**Dataset entries:**
▶

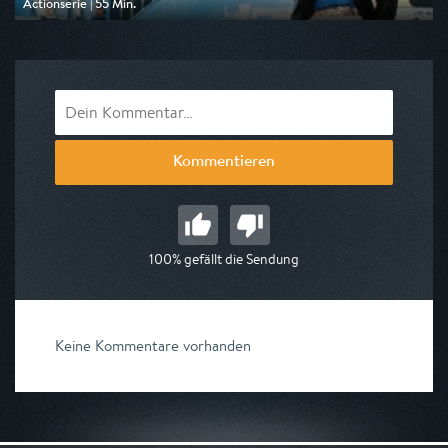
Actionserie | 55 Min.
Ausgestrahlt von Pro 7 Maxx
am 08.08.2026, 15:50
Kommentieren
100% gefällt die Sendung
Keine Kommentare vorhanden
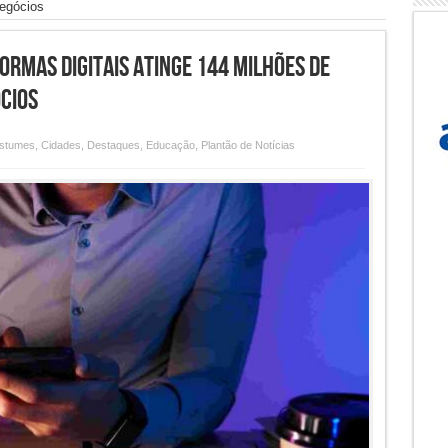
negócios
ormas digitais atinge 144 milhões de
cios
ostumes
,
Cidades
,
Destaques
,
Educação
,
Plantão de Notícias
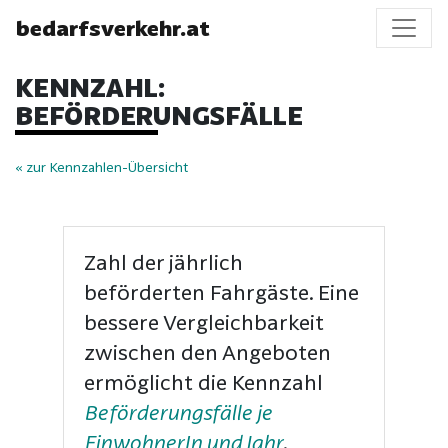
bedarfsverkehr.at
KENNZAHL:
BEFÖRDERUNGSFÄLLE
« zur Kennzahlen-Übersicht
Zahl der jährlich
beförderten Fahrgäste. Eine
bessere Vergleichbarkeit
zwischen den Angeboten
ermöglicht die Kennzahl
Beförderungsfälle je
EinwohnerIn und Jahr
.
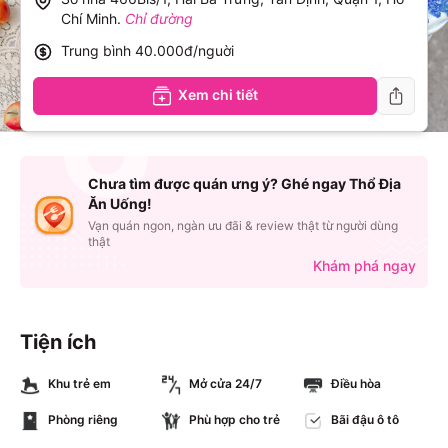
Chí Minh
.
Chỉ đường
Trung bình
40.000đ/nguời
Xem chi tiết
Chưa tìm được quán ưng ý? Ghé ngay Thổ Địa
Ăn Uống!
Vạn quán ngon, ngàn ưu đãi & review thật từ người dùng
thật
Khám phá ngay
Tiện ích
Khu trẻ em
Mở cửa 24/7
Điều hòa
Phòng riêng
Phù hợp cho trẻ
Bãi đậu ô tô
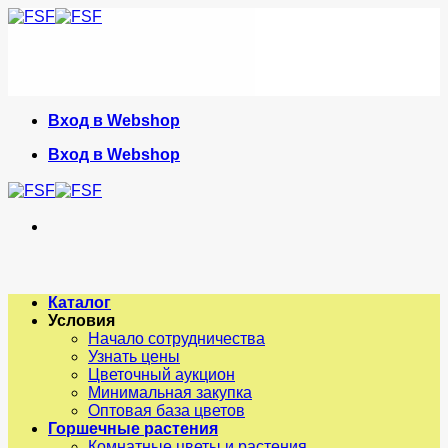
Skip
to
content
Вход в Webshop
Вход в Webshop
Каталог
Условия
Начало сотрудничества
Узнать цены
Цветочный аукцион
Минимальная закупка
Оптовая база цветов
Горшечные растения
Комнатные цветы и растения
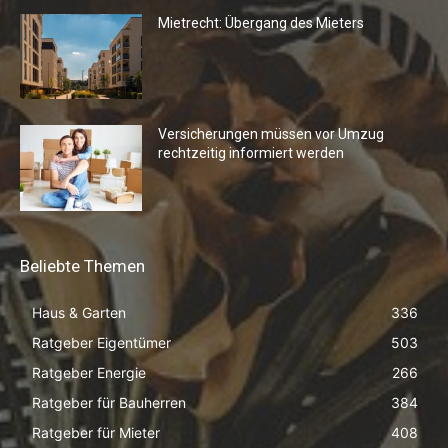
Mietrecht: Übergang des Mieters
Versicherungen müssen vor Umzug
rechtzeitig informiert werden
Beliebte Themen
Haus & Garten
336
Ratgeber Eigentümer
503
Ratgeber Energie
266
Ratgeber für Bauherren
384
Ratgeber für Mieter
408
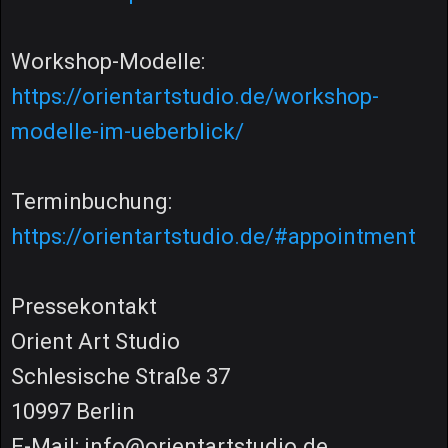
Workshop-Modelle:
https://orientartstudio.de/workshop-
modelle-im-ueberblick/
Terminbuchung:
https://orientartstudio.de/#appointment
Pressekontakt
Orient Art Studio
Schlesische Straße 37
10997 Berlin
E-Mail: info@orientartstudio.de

◀

**TASK DIRECTIONS:** The records above must be output exactly, except for the pictures.

**TASK RESULT:**
Actionserie | 55 Min.
Ausgestrahlt von Pro 7 Maxx
am 08.08.2026, 15:50
Kommentieren
100% gefällt die Sendung
Keine Kommentare vorhanden
negócios
ormas digitais atinge 144 milhões de
cios
ostumes
,
Cidades
,
Destaques
,
Educação
,
Plantão de Notícias
bedarfsverkehr.at
KENNZAHL:
BEFÖRDERUNGSFÄLLE
« zur Kennzahlen-Übersicht
Zahl der jährlich
beförderten Fahrgäste. Eine
bessere Vergleichbarkeit
zwischen den Angeboten
ermöglicht die Kennzahl
Beförderungsfälle je
EinwohnerIn und Jahr
.
Chí Minh
.
Chỉ đường
Trung bình
40.000đ/nguời
Xem chi tiết
Chưa tìm được quán ưng ý? Ghé ngay Thổ Địa
Ăn Uống!
Vạn quán ngon, ngàn ưu đãi & review thật từ người dùng
thật
Khám phá ngay
Tiện ích
Khu trẻ em
Mở cửa 24/7
Điều hòa
Phòng riêng
Phù hợp cho trẻ
Bãi đậu ô tô
Skip
to
content
Вход в Webshop
Вход в Webshop
Каталог
Условия
Начало сотрудничества
Узнать цены
Цветочный аукцион
Минимальная закупка
Оптовая база цветов
Горшечные растения
Комнатные цветы и растения
Mietrecht: Übergang des Mieters
Versicherungen müssen vor Umzug
rechtzeitig informiert werden
Beliebte Themen
Haus & Garten
336
Ratgeber Eigentümer
503
Ratgeber Energie
266
Ratgeber für Bauherren
384
Ratgeber für Mieter
408
Workshop-Modelle:
https://orientartstudio.de/workshop-
modelle-im-ueberblick/
Terminbuchung:
https://orientartstudio.de/#appointment
Pressekontakt
Orient Art Studio
Schlesische Straße 37
10997 Berlin
E-Mail: info@orientartstudio.de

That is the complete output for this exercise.